*Work order*.
Find every line in the data that contains the word "down". Return each of those lines.

*Input for this task*.
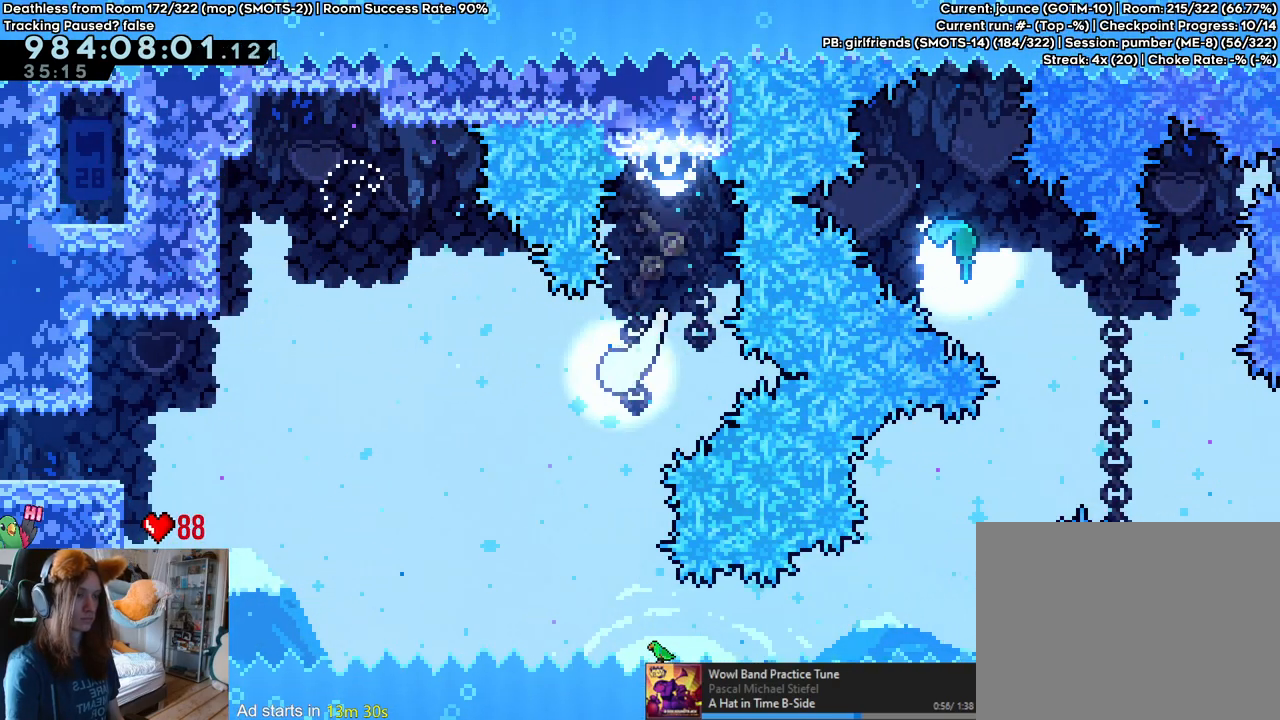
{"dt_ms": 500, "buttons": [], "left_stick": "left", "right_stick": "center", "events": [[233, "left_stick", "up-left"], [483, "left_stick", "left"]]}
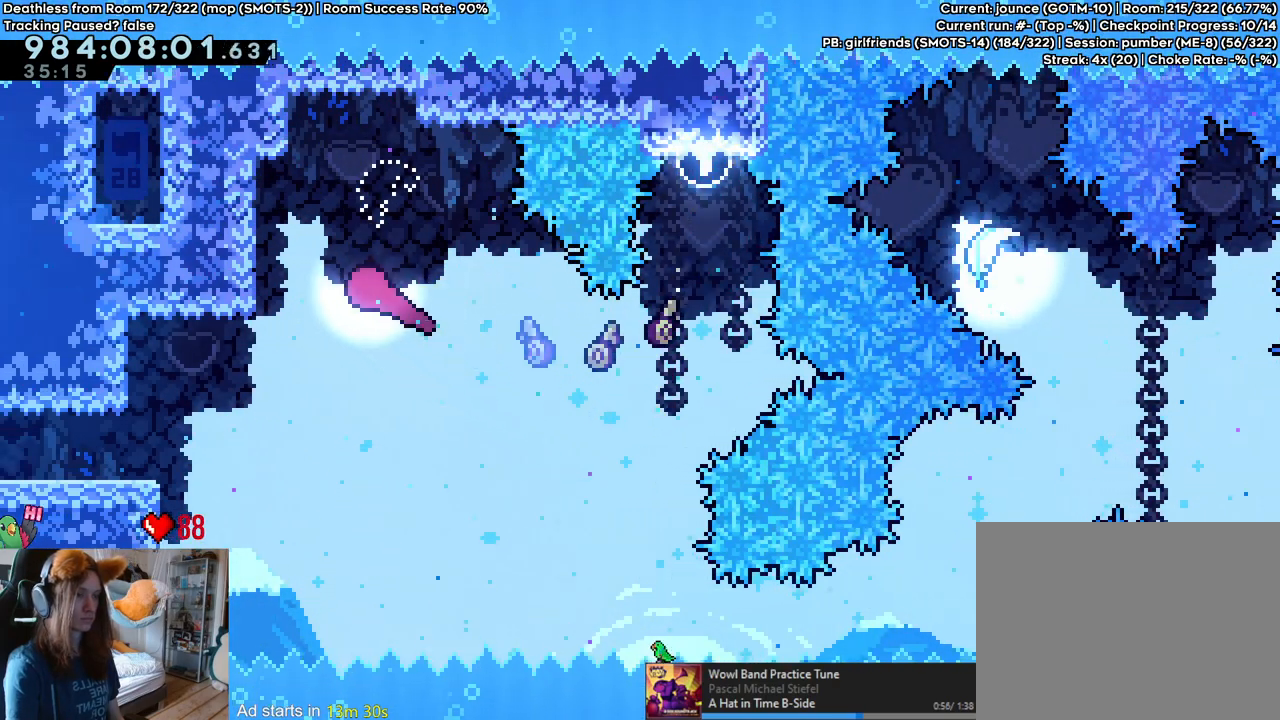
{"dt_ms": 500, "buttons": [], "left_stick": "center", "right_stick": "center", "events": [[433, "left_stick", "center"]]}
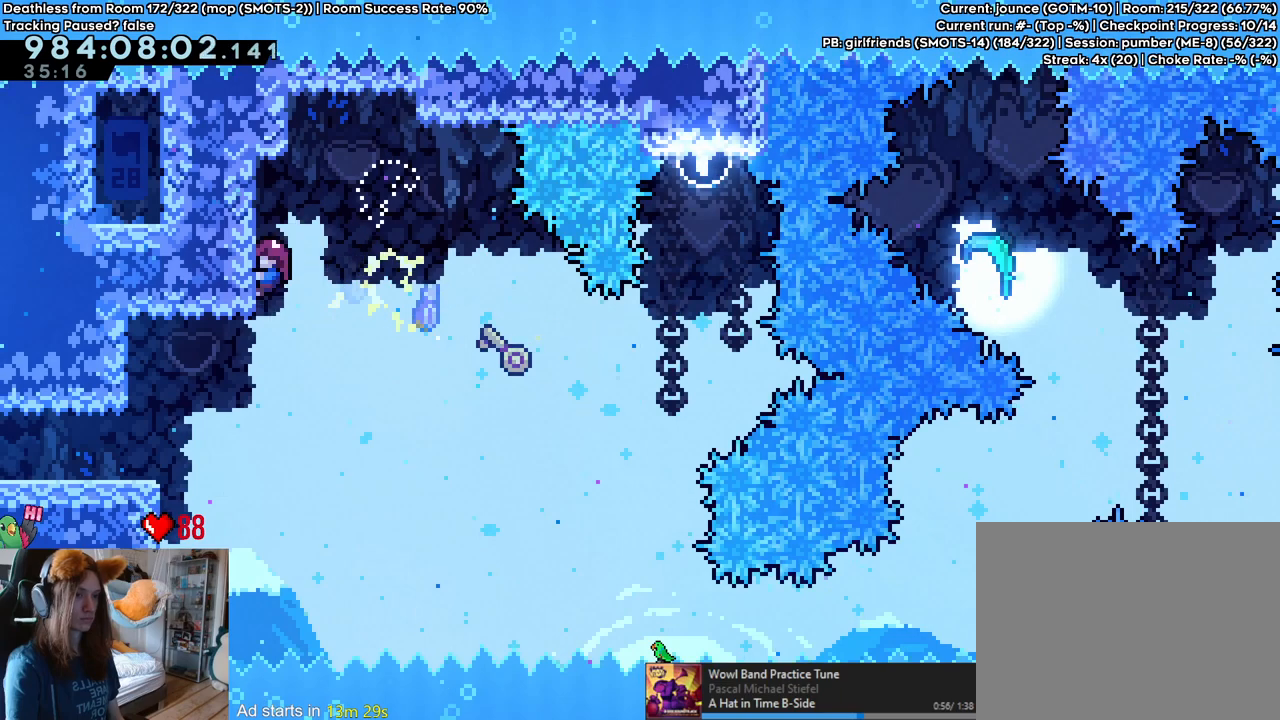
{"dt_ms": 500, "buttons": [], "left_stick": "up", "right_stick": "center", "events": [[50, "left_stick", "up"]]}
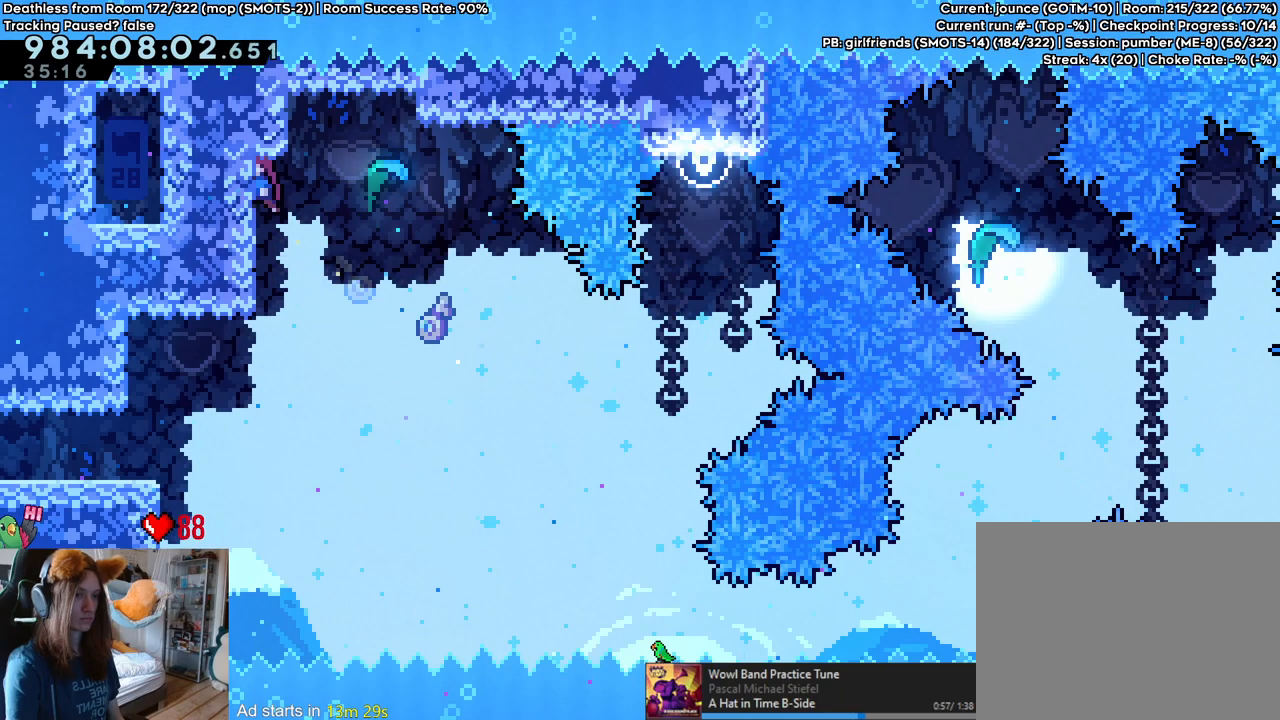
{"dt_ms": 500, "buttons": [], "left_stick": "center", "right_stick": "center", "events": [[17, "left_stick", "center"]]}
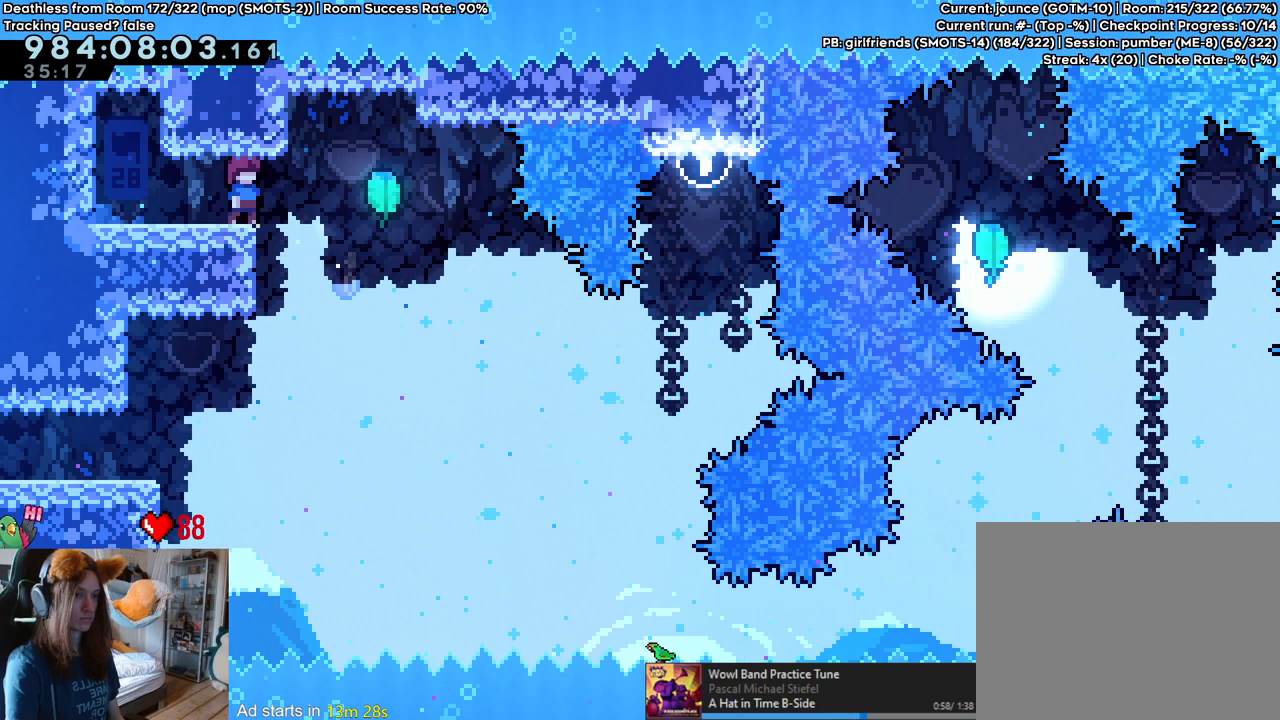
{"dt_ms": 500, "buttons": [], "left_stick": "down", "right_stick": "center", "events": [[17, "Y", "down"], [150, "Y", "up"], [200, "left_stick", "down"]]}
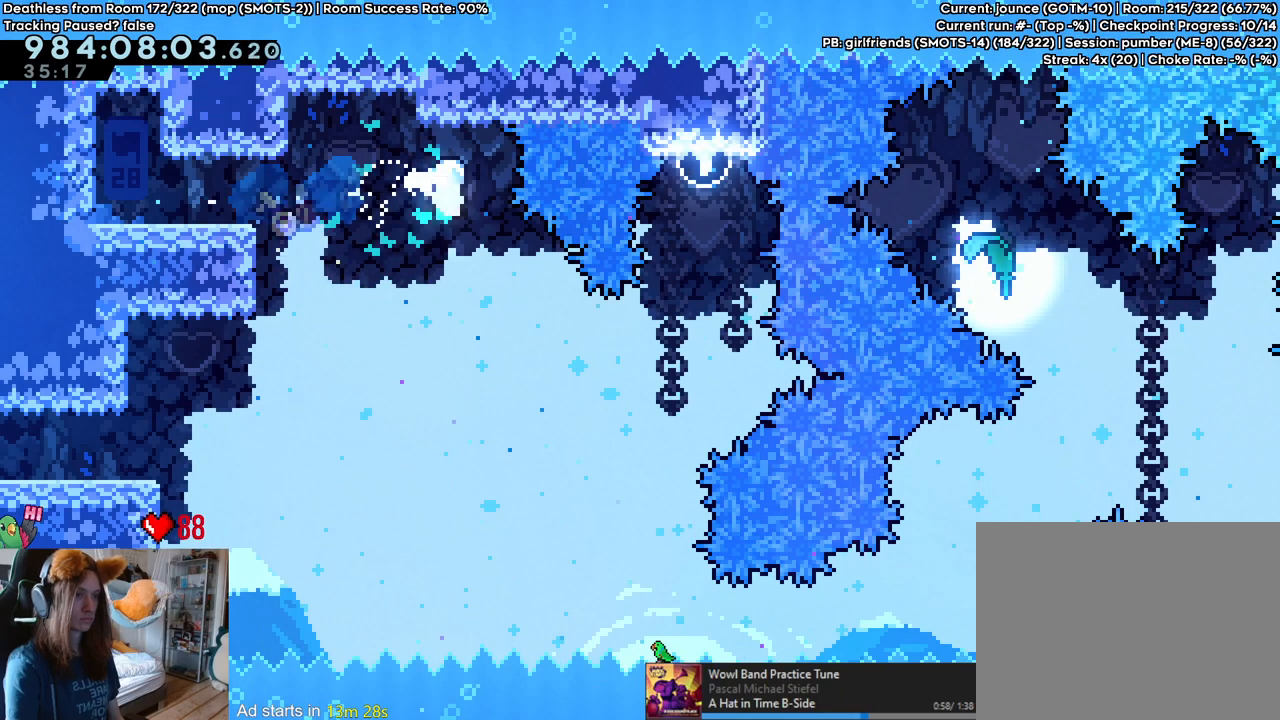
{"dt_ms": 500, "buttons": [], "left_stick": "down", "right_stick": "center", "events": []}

*Result of the exercise*.
{"dt_ms": 500, "buttons": [], "left_stick": "down", "right_stick": "center", "events": [[17, "Y", "down"], [150, "Y", "up"], [200, "left_stick", "down"]]}
{"dt_ms": 500, "buttons": [], "left_stick": "down", "right_stick": "center", "events": []}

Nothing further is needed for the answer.